Recovering Condensate Part 3: Flash Steam

Our goal in condensate management is to recover as much of the treated water and heat energy as we can, and return this to the boiler.  To that end, a significant challenge we are faced with is the potential losses via flash steam.  10% to 15% of condensate is subject to flash back to a steam state due to a drop in pressure and the corresponding pressure/temperature/volume relationship given in the steam tables.  In short, a portion of the higher pressure, higher temperature condensate formed in the heat exchanger will flash to steam as it is introduced to the lower pressure, lower temperature environment existing in the condensate return system.  This is a natural occurance that, while troublesome can be utilized to advantage with efficient design.

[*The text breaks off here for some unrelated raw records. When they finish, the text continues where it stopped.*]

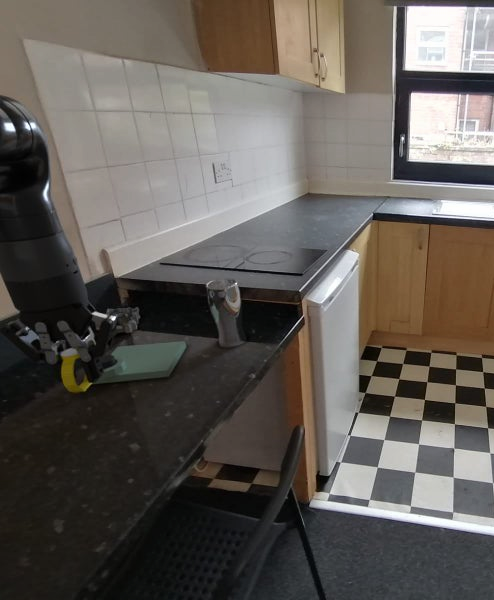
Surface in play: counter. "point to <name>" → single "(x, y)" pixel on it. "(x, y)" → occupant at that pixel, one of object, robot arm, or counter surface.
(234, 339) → the beer glass
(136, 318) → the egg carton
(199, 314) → the counter surface
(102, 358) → the power button
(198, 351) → the counter surface
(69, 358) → the watch
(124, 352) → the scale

Flash steam is typically recovered with two different types of systems: open systems and closed systems.  In an open system, several steam traps at various pressures discharge to a common condensate receiver that is vented to the atmosphere.  The key to conserving heat in this application is in the size of the vent line.  As long as the vent line is sized large enough, atmospheric pressure will be maintained in the tank and a bare minimum of steam will escape through the vent.  Vent sizing is crucial and is based on the system’s condensate load.  A typical problem with many systems occurs when further load is added to a previously properly sized receiver and vent.  The additional load will exceed that required for the installed vent and result in steam escaping through the vent.  This is often misdiagnosed as a failed steam trap(s), when a correct solution may be an increased vent line.

A closed loop system is utilized for a single piece of equipment.  The vent line is tied back into the heat exchanger, allowing for an equalization in pressure.  This allows the condensate to drain via gravity to the pump.  There should be an appropriately-sized steam trap at the outlet of the pump.  As long as the modulating steam supply off the heat exchanger is high enough to remove the condensate, the steam trap is the only operative piece of condensate removal equipment at this point in the system.  If the steam supply pressure drops below the condensate back pressure, the pressure powered pump will work to remove the condensate.  There is not a flash steam problem in this type system, since there is not a mixing of various steam pressures and the receiver is vented back to the exchanger.  However, it is not uncommon for a condensate recovery system of this type to be fed into a separate vented receiver before condensate is returned to the boiler.

There are cases where there is an excess of flash steam that cannot be effectively dealt with through condensate tank/vent line design.  In these cases, the flash steam will still escape to the atmosphere.  The most common way of recovering this energy is to direct the vented steam to a point of usage, typically a low pressure heat exchanger to pre-heat domestic water, or boiler feed water, or some other process.  The specifics of utilization and recovery system design will depend on the application, waste steam load, and the facility.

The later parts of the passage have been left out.